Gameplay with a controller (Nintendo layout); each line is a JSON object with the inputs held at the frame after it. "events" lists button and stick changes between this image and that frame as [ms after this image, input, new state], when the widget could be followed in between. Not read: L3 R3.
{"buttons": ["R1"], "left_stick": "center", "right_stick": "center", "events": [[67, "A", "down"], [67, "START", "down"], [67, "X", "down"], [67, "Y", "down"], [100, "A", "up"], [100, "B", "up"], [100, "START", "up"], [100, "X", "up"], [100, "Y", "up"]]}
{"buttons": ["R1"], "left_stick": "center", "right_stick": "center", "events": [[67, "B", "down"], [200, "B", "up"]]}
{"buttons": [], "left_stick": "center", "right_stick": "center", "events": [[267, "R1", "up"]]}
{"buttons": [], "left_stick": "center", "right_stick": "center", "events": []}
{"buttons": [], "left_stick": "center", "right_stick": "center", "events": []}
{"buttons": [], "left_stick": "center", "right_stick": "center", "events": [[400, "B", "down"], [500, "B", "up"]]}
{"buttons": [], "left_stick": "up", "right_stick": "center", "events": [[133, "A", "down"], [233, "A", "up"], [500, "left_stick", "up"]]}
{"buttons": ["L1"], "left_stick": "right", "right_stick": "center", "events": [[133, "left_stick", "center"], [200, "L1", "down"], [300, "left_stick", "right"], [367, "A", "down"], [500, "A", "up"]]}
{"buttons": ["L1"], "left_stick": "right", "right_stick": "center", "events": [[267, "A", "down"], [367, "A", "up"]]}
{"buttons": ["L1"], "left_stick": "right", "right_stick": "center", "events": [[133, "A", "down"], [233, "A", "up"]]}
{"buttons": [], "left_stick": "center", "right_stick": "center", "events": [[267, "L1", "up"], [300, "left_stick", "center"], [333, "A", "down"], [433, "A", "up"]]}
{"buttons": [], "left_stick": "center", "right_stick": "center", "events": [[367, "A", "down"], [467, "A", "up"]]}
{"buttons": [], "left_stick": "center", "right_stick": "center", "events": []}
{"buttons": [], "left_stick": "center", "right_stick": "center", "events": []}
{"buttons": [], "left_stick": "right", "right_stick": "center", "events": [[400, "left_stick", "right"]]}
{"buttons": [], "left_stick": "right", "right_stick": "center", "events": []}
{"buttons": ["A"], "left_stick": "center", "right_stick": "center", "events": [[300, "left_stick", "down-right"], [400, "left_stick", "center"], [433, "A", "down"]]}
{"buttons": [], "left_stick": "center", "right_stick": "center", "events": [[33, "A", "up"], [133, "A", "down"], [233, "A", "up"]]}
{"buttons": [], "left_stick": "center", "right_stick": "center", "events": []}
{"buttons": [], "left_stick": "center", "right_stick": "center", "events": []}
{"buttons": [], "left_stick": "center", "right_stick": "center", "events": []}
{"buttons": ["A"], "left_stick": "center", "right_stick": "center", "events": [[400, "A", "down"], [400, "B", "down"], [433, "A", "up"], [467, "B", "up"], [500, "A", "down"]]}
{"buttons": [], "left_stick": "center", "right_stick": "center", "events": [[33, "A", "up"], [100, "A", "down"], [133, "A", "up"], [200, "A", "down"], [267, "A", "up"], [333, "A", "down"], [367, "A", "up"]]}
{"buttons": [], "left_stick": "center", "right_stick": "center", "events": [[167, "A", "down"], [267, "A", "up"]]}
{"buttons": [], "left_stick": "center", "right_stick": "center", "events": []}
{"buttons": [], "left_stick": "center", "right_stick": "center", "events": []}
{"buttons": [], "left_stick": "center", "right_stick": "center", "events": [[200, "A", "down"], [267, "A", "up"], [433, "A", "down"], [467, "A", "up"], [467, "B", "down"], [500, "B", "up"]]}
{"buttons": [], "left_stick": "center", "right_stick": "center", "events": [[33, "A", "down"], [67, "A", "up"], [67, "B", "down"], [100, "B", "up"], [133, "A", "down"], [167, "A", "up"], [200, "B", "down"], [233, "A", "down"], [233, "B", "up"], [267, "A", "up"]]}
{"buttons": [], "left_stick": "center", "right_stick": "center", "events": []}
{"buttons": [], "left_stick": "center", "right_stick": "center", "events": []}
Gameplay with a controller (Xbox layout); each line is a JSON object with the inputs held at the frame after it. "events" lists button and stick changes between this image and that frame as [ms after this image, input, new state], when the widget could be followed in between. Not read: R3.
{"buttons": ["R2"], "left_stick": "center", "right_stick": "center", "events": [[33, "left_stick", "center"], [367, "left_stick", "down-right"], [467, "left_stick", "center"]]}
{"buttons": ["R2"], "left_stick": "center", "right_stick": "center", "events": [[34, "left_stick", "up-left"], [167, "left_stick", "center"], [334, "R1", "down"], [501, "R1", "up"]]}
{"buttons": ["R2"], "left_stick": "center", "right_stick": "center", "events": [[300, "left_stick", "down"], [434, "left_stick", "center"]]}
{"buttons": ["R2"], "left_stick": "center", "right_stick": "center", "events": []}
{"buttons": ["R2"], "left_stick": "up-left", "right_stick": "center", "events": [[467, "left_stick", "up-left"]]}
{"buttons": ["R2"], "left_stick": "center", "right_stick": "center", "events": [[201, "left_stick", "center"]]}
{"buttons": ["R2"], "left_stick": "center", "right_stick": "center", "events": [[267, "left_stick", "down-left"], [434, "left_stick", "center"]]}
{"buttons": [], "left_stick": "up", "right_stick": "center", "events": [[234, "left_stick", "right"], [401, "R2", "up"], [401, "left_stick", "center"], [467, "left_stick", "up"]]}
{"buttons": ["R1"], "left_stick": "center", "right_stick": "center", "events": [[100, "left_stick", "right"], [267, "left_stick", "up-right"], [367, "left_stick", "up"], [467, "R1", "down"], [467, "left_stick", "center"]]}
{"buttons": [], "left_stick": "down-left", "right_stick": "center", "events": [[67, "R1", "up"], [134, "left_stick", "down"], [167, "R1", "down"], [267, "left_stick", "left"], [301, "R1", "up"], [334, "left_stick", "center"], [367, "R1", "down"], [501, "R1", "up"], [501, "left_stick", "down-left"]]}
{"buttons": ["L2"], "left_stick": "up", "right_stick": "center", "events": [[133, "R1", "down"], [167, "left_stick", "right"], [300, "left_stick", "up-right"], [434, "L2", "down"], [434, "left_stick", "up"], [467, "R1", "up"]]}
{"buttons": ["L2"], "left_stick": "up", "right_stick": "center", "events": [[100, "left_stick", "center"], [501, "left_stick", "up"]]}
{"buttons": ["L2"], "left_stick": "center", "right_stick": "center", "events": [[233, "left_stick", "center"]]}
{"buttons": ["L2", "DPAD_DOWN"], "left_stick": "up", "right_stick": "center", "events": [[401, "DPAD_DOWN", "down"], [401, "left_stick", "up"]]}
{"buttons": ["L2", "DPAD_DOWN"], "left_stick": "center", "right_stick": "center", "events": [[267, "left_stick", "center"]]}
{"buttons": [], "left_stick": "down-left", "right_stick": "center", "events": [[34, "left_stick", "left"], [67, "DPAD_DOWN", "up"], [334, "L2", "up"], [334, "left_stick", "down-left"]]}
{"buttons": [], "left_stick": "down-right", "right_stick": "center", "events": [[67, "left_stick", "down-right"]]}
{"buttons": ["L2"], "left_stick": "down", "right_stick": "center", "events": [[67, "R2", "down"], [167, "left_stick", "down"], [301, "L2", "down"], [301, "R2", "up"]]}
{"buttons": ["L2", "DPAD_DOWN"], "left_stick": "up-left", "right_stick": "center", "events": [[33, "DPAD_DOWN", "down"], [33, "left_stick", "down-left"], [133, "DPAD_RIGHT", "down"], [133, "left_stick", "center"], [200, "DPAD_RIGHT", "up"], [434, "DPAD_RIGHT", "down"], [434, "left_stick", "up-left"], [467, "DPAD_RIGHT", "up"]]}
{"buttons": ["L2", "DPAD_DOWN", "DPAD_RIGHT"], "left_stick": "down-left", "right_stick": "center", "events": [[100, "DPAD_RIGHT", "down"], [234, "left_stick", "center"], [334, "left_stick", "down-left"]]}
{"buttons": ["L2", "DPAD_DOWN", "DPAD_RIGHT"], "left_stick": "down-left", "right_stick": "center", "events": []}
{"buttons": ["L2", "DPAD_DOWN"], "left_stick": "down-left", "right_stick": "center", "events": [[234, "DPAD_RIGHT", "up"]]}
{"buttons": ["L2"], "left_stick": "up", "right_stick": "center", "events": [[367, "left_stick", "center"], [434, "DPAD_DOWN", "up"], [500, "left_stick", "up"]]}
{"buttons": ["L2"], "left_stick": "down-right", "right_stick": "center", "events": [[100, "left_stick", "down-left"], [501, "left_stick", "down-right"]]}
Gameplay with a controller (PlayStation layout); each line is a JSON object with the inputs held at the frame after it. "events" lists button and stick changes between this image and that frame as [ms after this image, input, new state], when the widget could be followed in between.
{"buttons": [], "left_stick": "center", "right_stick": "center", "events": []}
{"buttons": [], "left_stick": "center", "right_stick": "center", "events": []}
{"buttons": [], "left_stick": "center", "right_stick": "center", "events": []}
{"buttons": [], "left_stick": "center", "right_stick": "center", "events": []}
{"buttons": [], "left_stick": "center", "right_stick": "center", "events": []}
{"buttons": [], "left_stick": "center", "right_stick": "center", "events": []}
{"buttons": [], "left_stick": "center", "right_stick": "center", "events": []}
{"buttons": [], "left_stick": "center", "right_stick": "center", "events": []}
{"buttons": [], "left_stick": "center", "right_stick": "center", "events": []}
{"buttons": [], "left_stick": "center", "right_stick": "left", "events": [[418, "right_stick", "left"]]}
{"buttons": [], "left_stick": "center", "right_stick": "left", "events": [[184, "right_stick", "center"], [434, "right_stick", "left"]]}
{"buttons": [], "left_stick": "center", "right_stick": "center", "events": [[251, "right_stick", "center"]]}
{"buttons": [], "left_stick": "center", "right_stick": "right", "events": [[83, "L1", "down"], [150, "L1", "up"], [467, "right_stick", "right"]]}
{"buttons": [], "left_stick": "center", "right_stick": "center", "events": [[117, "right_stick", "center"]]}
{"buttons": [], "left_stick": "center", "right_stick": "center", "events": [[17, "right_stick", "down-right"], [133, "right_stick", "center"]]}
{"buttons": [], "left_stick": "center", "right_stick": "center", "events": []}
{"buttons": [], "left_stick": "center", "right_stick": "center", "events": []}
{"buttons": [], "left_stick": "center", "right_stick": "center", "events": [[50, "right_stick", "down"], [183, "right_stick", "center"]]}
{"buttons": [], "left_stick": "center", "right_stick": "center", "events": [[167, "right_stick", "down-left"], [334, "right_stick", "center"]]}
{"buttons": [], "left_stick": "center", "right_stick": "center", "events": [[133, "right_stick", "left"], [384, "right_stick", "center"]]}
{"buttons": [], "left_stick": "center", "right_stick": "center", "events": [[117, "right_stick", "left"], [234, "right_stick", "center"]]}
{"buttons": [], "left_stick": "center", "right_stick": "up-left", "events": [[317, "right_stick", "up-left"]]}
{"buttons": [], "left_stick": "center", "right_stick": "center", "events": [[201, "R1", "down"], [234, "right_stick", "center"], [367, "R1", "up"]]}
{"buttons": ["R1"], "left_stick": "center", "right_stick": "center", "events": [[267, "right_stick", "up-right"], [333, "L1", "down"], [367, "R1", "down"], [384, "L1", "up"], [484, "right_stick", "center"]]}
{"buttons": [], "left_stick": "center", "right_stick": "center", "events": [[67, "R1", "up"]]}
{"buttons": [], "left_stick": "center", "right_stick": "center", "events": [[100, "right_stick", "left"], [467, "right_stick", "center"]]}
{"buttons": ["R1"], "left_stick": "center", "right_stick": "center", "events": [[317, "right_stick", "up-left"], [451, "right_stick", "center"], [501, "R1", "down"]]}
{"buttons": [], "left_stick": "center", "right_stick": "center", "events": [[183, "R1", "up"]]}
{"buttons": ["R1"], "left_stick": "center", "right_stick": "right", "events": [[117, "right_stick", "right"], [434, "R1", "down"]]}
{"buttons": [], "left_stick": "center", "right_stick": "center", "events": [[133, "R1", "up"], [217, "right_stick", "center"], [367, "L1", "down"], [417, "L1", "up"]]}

○ ○ ○ ○ ○ ○ ○

TRY IT.
Among the lines above, which hold the word "changes"? Report each one.

SOLUTION.
Gameplay with a controller (Nintendo layout); each line is a JSON object with the inputs held at the frame after it. "events" lists button and stick changes between this image and that frame as [ms after this image, input, new state], when the widget could be followed in between. Not read: L3 R3.
Gameplay with a controller (Xbox layout); each line is a JSON object with the inputs held at the frame after it. "events" lists button and stick changes between this image and that frame as [ms after this image, input, new state], when the widget could be followed in between. Not read: R3.
Gameplay with a controller (PlayStation layout); each line is a JSON object with the inputs held at the frame after it. "events" lists button and stick changes between this image and that frame as [ms after this image, input, new state], when the widget could be followed in between.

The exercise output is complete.